Oxygen loss and surface degradation during electrochemical cycling of lithium-ion battery cathode material LiMn2O4

Abstract

Electrode surfaces play a critical role in determining the electrochemical performance of lithium-ion batteries, and uncovering how surface chemistry and structure evolve during cycling, particularly at the atomic level, is necessary for improved battery materials design. We report a scanning transmission electron microscopy (STEM) investigation into the atomistic mechanisms behind surface reconstruction induced by electrochemical cycling of cathode material LiMn₂O₄. Direct STEM observations reveal that surface layers of as-synthesised LiMn₂O₄ thin films are subject to considerable compressive lattice strain as a result of oxygen deficiency.
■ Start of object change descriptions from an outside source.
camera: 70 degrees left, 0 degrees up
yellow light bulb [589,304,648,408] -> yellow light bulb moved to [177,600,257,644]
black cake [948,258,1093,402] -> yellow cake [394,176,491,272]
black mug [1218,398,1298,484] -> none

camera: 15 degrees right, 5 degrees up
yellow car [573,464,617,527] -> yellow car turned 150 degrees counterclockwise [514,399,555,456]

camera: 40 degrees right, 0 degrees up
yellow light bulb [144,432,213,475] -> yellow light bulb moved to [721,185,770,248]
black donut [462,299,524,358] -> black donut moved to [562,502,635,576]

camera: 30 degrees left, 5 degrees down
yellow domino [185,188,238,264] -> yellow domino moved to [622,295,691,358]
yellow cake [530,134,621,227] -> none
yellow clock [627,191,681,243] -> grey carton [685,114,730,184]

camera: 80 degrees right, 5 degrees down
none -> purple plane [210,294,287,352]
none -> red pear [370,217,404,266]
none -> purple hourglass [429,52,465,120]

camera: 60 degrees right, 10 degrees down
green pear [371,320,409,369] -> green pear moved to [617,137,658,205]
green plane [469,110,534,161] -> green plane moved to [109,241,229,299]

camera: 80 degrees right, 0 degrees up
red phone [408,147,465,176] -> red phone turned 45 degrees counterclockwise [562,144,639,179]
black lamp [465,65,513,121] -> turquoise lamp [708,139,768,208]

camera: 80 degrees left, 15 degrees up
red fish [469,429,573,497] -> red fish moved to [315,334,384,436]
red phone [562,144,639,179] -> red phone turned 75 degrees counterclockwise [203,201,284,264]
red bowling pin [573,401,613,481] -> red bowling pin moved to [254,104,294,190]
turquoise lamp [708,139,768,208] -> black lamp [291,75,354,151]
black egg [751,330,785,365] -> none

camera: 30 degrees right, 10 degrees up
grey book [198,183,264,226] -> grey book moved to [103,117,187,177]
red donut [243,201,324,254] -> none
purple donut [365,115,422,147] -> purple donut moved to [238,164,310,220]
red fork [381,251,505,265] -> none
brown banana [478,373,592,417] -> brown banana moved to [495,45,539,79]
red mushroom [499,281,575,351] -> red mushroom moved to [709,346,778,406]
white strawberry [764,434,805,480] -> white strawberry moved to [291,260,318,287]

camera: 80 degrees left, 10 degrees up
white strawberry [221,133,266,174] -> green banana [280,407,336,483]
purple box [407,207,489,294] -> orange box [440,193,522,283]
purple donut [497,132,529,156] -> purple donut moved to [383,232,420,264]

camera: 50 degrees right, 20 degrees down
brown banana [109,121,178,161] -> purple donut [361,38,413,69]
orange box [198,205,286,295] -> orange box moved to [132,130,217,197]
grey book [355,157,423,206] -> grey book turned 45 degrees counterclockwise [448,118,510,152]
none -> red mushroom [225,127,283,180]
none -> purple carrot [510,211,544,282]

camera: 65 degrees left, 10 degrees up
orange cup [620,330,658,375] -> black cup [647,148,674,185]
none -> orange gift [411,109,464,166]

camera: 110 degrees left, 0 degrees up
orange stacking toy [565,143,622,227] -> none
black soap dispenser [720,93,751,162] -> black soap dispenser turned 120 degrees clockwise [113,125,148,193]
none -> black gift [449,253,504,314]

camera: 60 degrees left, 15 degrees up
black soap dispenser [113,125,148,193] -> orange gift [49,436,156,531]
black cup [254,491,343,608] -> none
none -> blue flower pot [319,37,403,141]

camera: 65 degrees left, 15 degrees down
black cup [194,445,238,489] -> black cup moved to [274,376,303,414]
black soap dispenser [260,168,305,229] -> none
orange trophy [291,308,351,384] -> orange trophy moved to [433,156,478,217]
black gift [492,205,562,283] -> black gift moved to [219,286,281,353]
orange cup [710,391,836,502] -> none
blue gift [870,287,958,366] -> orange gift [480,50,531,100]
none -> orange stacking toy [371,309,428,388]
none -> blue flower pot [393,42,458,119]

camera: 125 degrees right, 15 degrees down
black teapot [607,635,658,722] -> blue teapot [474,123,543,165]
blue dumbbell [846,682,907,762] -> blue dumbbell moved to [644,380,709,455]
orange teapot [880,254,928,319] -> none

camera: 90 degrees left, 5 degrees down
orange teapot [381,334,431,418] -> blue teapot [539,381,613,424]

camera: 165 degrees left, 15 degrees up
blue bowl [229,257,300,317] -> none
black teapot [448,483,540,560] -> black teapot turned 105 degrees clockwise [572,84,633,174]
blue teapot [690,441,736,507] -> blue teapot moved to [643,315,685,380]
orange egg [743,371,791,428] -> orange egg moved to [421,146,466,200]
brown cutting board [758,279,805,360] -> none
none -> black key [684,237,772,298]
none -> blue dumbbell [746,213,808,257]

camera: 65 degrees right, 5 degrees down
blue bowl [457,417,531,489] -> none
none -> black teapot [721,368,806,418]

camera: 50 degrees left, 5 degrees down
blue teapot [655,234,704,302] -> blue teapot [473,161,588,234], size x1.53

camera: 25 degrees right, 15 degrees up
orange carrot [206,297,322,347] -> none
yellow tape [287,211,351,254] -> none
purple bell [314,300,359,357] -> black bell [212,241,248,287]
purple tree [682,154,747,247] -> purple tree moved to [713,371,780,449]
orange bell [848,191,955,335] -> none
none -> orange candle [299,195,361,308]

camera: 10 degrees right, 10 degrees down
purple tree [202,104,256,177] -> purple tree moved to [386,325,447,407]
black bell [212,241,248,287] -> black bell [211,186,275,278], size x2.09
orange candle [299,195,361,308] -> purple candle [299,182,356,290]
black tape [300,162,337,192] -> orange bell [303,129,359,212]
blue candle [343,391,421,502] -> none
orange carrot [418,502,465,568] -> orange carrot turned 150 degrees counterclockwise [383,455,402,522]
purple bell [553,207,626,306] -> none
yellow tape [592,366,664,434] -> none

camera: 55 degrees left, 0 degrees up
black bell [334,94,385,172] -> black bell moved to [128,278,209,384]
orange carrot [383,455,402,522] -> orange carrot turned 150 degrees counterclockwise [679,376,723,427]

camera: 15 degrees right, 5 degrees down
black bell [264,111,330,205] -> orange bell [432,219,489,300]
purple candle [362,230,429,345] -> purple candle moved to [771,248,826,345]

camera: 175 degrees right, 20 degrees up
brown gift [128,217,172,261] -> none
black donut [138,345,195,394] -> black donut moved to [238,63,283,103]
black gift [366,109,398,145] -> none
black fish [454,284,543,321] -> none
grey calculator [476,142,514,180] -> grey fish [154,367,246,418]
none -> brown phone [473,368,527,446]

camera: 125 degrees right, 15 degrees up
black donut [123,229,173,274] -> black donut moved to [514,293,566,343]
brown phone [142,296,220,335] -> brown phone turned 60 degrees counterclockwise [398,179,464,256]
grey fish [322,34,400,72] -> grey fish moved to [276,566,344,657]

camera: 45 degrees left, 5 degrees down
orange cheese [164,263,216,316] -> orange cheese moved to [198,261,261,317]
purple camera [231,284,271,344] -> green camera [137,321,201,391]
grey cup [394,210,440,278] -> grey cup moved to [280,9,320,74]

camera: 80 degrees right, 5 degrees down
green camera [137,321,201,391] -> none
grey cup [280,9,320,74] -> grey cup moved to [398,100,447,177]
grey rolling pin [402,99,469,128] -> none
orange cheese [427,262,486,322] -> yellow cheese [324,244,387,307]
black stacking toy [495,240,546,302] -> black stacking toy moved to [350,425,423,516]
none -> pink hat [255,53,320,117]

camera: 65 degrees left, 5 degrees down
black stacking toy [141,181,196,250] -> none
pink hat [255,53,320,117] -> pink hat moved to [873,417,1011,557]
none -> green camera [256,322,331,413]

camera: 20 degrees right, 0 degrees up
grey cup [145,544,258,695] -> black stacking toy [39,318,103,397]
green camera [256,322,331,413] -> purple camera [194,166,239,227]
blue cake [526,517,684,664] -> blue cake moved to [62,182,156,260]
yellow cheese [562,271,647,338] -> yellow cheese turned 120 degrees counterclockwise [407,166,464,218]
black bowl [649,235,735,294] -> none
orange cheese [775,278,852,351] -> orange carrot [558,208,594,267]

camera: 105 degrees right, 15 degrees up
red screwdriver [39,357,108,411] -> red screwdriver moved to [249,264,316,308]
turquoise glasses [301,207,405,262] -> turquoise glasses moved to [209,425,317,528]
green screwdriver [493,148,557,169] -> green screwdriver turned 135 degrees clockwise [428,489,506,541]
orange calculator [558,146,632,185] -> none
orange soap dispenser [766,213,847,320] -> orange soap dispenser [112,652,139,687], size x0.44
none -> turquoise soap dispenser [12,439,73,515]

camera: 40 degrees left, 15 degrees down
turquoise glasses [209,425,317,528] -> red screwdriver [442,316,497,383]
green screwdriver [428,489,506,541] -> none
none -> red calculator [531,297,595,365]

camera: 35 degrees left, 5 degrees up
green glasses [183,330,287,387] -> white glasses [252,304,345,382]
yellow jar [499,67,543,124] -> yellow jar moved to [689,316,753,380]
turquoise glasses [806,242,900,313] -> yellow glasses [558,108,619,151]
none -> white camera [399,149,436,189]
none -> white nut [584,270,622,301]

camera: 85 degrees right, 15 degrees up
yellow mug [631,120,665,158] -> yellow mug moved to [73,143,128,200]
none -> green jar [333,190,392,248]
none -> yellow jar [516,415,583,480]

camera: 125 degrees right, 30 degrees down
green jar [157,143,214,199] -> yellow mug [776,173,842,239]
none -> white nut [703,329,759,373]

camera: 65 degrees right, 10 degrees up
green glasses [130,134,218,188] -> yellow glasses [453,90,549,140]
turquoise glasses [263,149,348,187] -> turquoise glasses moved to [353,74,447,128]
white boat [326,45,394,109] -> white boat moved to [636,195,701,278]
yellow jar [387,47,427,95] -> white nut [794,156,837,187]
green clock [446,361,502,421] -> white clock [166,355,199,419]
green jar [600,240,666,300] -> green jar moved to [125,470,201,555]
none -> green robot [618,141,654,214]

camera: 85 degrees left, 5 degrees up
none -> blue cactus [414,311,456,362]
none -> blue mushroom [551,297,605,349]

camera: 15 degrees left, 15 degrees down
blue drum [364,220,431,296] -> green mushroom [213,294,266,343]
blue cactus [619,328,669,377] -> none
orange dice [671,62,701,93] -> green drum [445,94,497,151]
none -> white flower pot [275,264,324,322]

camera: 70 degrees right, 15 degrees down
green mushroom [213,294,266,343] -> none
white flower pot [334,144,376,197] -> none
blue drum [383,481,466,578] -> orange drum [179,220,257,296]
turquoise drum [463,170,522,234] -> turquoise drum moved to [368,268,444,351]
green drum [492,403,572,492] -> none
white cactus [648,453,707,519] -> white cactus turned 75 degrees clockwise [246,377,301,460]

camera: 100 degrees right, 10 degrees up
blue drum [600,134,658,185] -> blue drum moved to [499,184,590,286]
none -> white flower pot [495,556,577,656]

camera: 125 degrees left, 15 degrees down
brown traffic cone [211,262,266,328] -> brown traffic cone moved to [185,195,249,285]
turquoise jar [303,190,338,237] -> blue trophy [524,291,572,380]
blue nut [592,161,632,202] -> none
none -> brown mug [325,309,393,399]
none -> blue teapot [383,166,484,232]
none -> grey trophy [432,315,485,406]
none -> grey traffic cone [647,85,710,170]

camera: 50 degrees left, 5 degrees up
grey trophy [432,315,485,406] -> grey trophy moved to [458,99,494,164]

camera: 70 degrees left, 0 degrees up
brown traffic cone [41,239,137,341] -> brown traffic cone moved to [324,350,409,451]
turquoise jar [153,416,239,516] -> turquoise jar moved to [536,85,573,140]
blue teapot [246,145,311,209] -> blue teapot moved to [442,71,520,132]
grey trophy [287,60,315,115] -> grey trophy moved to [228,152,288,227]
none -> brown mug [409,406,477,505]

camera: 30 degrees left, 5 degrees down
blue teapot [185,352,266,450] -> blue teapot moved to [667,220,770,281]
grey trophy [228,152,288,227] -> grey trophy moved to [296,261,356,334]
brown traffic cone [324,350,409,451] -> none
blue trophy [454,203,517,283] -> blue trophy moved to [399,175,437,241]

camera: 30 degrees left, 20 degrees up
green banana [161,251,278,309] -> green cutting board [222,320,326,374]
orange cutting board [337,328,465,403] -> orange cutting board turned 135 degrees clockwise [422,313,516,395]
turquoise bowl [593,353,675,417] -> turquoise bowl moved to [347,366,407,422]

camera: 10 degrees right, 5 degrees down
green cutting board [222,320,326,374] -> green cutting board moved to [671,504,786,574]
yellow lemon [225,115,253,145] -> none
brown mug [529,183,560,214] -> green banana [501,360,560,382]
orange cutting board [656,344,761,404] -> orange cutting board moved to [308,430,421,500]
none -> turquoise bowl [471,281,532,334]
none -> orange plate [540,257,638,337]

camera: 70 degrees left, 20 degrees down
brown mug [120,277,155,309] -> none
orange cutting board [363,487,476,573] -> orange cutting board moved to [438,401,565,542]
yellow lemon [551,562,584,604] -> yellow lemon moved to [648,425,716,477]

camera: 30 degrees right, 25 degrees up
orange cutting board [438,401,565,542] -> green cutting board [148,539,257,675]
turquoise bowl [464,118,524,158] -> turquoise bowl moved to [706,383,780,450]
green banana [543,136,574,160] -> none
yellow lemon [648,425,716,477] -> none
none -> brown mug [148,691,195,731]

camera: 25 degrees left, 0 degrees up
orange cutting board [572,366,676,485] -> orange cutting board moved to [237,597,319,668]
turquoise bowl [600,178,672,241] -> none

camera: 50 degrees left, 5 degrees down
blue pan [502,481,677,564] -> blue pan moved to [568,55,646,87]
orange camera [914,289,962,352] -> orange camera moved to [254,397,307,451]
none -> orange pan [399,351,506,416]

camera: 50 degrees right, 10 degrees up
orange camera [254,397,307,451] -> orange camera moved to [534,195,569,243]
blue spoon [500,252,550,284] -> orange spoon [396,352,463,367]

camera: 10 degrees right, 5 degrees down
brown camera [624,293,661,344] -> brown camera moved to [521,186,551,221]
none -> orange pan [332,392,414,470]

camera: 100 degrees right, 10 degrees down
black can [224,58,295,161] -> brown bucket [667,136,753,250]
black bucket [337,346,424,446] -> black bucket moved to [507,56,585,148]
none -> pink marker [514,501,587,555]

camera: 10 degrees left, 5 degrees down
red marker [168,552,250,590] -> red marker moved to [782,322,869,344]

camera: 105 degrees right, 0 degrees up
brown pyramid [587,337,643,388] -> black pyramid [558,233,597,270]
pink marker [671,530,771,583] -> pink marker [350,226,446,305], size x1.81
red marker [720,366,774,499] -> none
During the first charge, the lattice strain increases significantly, resulting in a reconstruction reaction to form Mn₃O₄ with further loss of oxygen from the topmost layers. Continued cycling leads to deterioration of surface crystallinity. The observed irreversible structure changes affect charge transfer reaction kinetics at LiMn₂O₄ surfaces because Li pathways become blocked by Mn atoms, contributing to a reduction in long-term cycle life and energy capacity. The ability to observe atomic-level changes at electrode surfaces at different stages of cycling provides a more robust understanding of electrode processes that can accelerate development of safer and longer-lasting battery materials.